§ Exercise goal
Will you transcribe the entries that follow, exactly and in full?

** Data for review follows **

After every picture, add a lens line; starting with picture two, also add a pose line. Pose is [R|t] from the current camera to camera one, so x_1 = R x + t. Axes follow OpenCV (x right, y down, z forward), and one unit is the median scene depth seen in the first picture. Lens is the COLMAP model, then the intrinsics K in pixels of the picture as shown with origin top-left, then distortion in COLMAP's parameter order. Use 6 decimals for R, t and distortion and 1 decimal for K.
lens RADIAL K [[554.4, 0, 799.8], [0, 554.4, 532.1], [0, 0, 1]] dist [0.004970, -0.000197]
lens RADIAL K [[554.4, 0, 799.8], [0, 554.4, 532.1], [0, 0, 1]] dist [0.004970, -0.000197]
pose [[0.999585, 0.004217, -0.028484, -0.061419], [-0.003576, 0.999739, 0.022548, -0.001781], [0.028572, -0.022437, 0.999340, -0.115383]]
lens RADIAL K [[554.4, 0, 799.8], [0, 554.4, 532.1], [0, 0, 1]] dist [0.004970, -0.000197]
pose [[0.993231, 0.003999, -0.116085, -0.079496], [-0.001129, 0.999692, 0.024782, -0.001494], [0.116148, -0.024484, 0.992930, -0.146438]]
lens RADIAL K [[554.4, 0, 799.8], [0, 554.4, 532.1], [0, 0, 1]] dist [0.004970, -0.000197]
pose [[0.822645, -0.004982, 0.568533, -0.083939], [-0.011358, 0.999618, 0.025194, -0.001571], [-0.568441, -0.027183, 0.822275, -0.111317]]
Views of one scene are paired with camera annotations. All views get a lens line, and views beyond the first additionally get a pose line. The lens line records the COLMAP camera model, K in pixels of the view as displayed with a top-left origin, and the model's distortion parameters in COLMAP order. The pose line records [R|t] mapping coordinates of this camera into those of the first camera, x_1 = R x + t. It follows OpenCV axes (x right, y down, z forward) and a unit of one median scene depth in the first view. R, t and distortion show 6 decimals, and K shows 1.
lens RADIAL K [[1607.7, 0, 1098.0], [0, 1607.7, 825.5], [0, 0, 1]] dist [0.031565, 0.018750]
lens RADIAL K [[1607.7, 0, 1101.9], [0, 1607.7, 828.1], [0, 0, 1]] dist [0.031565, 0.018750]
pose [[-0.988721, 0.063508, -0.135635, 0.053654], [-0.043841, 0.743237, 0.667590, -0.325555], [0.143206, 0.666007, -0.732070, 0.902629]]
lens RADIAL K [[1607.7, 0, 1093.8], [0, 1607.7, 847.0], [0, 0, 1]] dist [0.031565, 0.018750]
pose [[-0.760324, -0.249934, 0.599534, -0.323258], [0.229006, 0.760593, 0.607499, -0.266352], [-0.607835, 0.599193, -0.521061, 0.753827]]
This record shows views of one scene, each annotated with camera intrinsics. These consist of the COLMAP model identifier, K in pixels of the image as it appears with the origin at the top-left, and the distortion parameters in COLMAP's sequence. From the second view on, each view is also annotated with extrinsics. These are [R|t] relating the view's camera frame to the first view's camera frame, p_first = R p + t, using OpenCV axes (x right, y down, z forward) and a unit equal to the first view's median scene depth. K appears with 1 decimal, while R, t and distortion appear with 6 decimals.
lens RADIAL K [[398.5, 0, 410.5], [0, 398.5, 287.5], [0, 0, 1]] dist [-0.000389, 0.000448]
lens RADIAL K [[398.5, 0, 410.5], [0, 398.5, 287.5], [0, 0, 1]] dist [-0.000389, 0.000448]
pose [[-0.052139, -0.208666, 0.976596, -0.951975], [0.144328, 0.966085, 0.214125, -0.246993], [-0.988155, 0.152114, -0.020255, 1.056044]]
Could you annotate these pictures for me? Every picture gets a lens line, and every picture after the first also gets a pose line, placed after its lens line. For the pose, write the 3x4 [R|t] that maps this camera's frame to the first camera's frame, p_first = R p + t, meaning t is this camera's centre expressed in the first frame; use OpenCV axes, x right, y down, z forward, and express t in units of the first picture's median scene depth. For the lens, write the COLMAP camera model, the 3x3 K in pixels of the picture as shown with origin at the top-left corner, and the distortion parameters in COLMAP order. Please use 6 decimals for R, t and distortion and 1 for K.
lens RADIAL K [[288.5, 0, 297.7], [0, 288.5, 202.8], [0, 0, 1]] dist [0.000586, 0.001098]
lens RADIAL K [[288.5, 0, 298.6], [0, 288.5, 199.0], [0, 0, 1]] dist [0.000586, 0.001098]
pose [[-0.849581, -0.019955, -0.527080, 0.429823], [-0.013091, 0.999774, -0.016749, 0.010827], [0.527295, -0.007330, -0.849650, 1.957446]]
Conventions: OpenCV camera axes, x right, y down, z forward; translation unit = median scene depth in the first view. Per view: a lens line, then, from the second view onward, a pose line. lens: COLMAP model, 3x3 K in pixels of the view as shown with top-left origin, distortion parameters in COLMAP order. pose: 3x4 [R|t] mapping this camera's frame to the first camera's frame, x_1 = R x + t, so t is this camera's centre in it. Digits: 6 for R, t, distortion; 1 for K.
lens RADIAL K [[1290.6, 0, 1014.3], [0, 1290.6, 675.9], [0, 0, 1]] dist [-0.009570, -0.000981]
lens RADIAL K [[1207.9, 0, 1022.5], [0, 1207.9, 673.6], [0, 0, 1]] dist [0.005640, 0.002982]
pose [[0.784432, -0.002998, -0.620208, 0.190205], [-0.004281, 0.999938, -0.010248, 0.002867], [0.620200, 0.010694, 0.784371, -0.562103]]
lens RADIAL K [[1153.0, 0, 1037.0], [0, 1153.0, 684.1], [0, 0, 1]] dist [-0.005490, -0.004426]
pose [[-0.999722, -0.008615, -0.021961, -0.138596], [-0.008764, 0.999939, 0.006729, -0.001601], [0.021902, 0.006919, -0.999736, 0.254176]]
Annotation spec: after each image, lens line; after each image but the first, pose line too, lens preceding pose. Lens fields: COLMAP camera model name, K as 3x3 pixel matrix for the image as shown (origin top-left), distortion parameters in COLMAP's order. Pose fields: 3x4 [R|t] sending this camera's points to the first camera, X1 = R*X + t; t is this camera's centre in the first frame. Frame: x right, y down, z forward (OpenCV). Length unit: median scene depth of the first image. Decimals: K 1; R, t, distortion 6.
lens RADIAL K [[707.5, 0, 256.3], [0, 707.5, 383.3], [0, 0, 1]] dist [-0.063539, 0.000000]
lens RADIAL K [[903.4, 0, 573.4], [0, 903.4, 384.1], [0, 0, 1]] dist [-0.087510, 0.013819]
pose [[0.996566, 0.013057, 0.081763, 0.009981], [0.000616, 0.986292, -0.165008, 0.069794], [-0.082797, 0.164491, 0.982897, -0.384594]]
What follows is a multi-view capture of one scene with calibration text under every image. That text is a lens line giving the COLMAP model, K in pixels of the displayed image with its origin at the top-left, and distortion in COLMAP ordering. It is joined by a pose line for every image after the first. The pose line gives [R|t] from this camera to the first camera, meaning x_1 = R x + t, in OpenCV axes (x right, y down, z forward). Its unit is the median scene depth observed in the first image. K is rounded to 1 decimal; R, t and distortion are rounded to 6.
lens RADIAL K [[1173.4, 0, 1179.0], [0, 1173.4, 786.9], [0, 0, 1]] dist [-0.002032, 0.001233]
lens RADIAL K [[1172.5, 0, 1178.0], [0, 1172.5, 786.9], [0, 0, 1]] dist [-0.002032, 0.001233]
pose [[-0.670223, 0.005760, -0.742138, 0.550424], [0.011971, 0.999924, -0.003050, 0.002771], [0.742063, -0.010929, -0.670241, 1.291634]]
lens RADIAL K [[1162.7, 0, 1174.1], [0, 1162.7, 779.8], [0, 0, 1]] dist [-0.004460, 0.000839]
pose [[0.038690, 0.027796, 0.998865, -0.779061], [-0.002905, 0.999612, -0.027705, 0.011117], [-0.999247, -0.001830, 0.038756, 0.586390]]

** End of Data for review **

§ Result for this task
After every picture, add a lens line; starting with picture two, also add a pose line. Pose is [R|t] from the current camera to camera one, so x_1 = R x + t. Axes follow OpenCV (x right, y down, z forward), and one unit is the median scene depth seen in the first picture. Lens is the COLMAP model, then the intrinsics K in pixels of the picture as shown with origin top-left, then distortion in COLMAP's parameter order. Use 6 decimals for R, t and distortion and 1 decimal for K.
lens RADIAL K [[554.4, 0, 799.8], [0, 554.4, 532.1], [0, 0, 1]] dist [0.004970, -0.000197]
lens RADIAL K [[554.4, 0, 799.8], [0, 554.4, 532.1], [0, 0, 1]] dist [0.004970, -0.000197]
pose [[0.999585, 0.004217, -0.028484, -0.061419], [-0.003576, 0.999739, 0.022548, -0.001781], [0.028572, -0.022437, 0.999340, -0.115383]]
lens RADIAL K [[554.4, 0, 799.8], [0, 554.4, 532.1], [0, 0, 1]] dist [0.004970, -0.000197]
pose [[0.993231, 0.003999, -0.116085, -0.079496], [-0.001129, 0.999692, 0.024782, -0.001494], [0.116148, -0.024484, 0.992930, -0.146438]]
lens RADIAL K [[554.4, 0, 799.8], [0, 554.4, 532.1], [0, 0, 1]] dist [0.004970, -0.000197]
pose [[0.822645, -0.004982, 0.568533, -0.083939], [-0.011358, 0.999618, 0.025194, -0.001571], [-0.568441, -0.027183, 0.822275, -0.111317]]
Views of one scene are paired with camera annotations. All views get a lens line, and views beyond the first additionally get a pose line. The lens line records the COLMAP camera model, K in pixels of the view as displayed with a top-left origin, and the model's distortion parameters in COLMAP order. The pose line records [R|t] mapping coordinates of this camera into those of the first camera, x_1 = R x + t. It follows OpenCV axes (x right, y down, z forward) and a unit of one median scene depth in the first view. R, t and distortion show 6 decimals, and K shows 1.
lens RADIAL K [[1607.7, 0, 1098.0], [0, 1607.7, 825.5], [0, 0, 1]] dist [0.031565, 0.018750]
lens RADIAL K [[1607.7, 0, 1101.9], [0, 1607.7, 828.1], [0, 0, 1]] dist [0.031565, 0.018750]
pose [[-0.988721, 0.063508, -0.135635, 0.053654], [-0.043841, 0.743237, 0.667590, -0.325555], [0.143206, 0.666007, -0.732070, 0.902629]]
lens RADIAL K [[1607.7, 0, 1093.8], [0, 1607.7, 847.0], [0, 0, 1]] dist [0.031565, 0.018750]
pose [[-0.760324, -0.249934, 0.599534, -0.323258], [0.229006, 0.760593, 0.607499, -0.266352], [-0.607835, 0.599193, -0.521061, 0.753827]]
This record shows views of one scene, each annotated with camera intrinsics. These consist of the COLMAP model identifier, K in pixels of the image as it appears with the origin at the top-left, and the distortion parameters in COLMAP's sequence. From the second view on, each view is also annotated with extrinsics. These are [R|t] relating the view's camera frame to the first view's camera frame, p_first = R p + t, using OpenCV axes (x right, y down, z forward) and a unit equal to the first view's median scene depth. K appears with 1 decimal, while R, t and distortion appear with 6 decimals.
lens RADIAL K [[398.5, 0, 410.5], [0, 398.5, 287.5], [0, 0, 1]] dist [-0.000389, 0.000448]
lens RADIAL K [[398.5, 0, 410.5], [0, 398.5, 287.5], [0, 0, 1]] dist [-0.000389, 0.000448]
pose [[-0.052139, -0.208666, 0.976596, -0.951975], [0.144328, 0.966085, 0.214125, -0.246993], [-0.988155, 0.152114, -0.020255, 1.056044]]
Could you annotate these pictures for me? Every picture gets a lens line, and every picture after the first also gets a pose line, placed after its lens line. For the pose, write the 3x4 [R|t] that maps this camera's frame to the first camera's frame, p_first = R p + t, meaning t is this camera's centre expressed in the first frame; use OpenCV axes, x right, y down, z forward, and express t in units of the first picture's median scene depth. For the lens, write the COLMAP camera model, the 3x3 K in pixels of the picture as shown with origin at the top-left corner, and the distortion parameters in COLMAP order. Please use 6 decimals for R, t and distortion and 1 for K.
lens RADIAL K [[288.5, 0, 297.7], [0, 288.5, 202.8], [0, 0, 1]] dist [0.000586, 0.001098]
lens RADIAL K [[288.5, 0, 298.6], [0, 288.5, 199.0], [0, 0, 1]] dist [0.000586, 0.001098]
pose [[-0.849581, -0.019955, -0.527080, 0.429823], [-0.013091, 0.999774, -0.016749, 0.010827], [0.527295, -0.007330, -0.849650, 1.957446]]
Conventions: OpenCV camera axes, x right, y down, z forward; translation unit = median scene depth in the first view. Per view: a lens line, then, from the second view onward, a pose line. lens: COLMAP model, 3x3 K in pixels of the view as shown with top-left origin, distortion parameters in COLMAP order. pose: 3x4 [R|t] mapping this camera's frame to the first camera's frame, x_1 = R x + t, so t is this camera's centre in it. Digits: 6 for R, t, distortion; 1 for K.
lens RADIAL K [[1290.6, 0, 1014.3], [0, 1290.6, 675.9], [0, 0, 1]] dist [-0.009570, -0.000981]
lens RADIAL K [[1207.9, 0, 1022.5], [0, 1207.9, 673.6], [0, 0, 1]] dist [0.005640, 0.002982]
pose [[0.784432, -0.002998, -0.620208, 0.190205], [-0.004281, 0.999938, -0.010248, 0.002867], [0.620200, 0.010694, 0.784371, -0.562103]]
lens RADIAL K [[1153.0, 0, 1037.0], [0, 1153.0, 684.1], [0, 0, 1]] dist [-0.005490, -0.004426]
pose [[-0.999722, -0.008615, -0.021961, -0.138596], [-0.008764, 0.999939, 0.006729, -0.001601], [0.021902, 0.006919, -0.999736, 0.254176]]
Annotation spec: after each image, lens line; after each image but the first, pose line too, lens preceding pose. Lens fields: COLMAP camera model name, K as 3x3 pixel matrix for the image as shown (origin top-left), distortion parameters in COLMAP's order. Pose fields: 3x4 [R|t] sending this camera's points to the first camera, X1 = R*X + t; t is this camera's centre in the first frame. Frame: x right, y down, z forward (OpenCV). Length unit: median scene depth of the first image. Decimals: K 1; R, t, distortion 6.
lens RADIAL K [[707.5, 0, 256.3], [0, 707.5, 383.3], [0, 0, 1]] dist [-0.063539, 0.000000]
lens RADIAL K [[903.4, 0, 573.4], [0, 903.4, 384.1], [0, 0, 1]] dist [-0.087510, 0.013819]
pose [[0.996566, 0.013057, 0.081763, 0.009981], [0.000616, 0.986292, -0.165008, 0.069794], [-0.082797, 0.164491, 0.982897, -0.384594]]
What follows is a multi-view capture of one scene with calibration text under every image. That text is a lens line giving the COLMAP model, K in pixels of the displayed image with its origin at the top-left, and distortion in COLMAP ordering. It is joined by a pose line for every image after the first. The pose line gives [R|t] from this camera to the first camera, meaning x_1 = R x + t, in OpenCV axes (x right, y down, z forward). Its unit is the median scene depth observed in the first image. K is rounded to 1 decimal; R, t and distortion are rounded to 6.
lens RADIAL K [[1173.4, 0, 1179.0], [0, 1173.4, 786.9], [0, 0, 1]] dist [-0.002032, 0.001233]
lens RADIAL K [[1172.5, 0, 1178.0], [0, 1172.5, 786.9], [0, 0, 1]] dist [-0.002032, 0.001233]
pose [[-0.670223, 0.005760, -0.742138, 0.550424], [0.011971, 0.999924, -0.003050, 0.002771], [0.742063, -0.010929, -0.670241, 1.291634]]
lens RADIAL K [[1162.7, 0, 1174.1], [0, 1162.7, 779.8], [0, 0, 1]] dist [-0.004460, 0.000839]
pose [[0.038690, 0.027796, 0.998865, -0.779061], [-0.002905, 0.999612, -0.027705, 0.011117], [-0.999247, -0.001830, 0.038756, 0.586390]]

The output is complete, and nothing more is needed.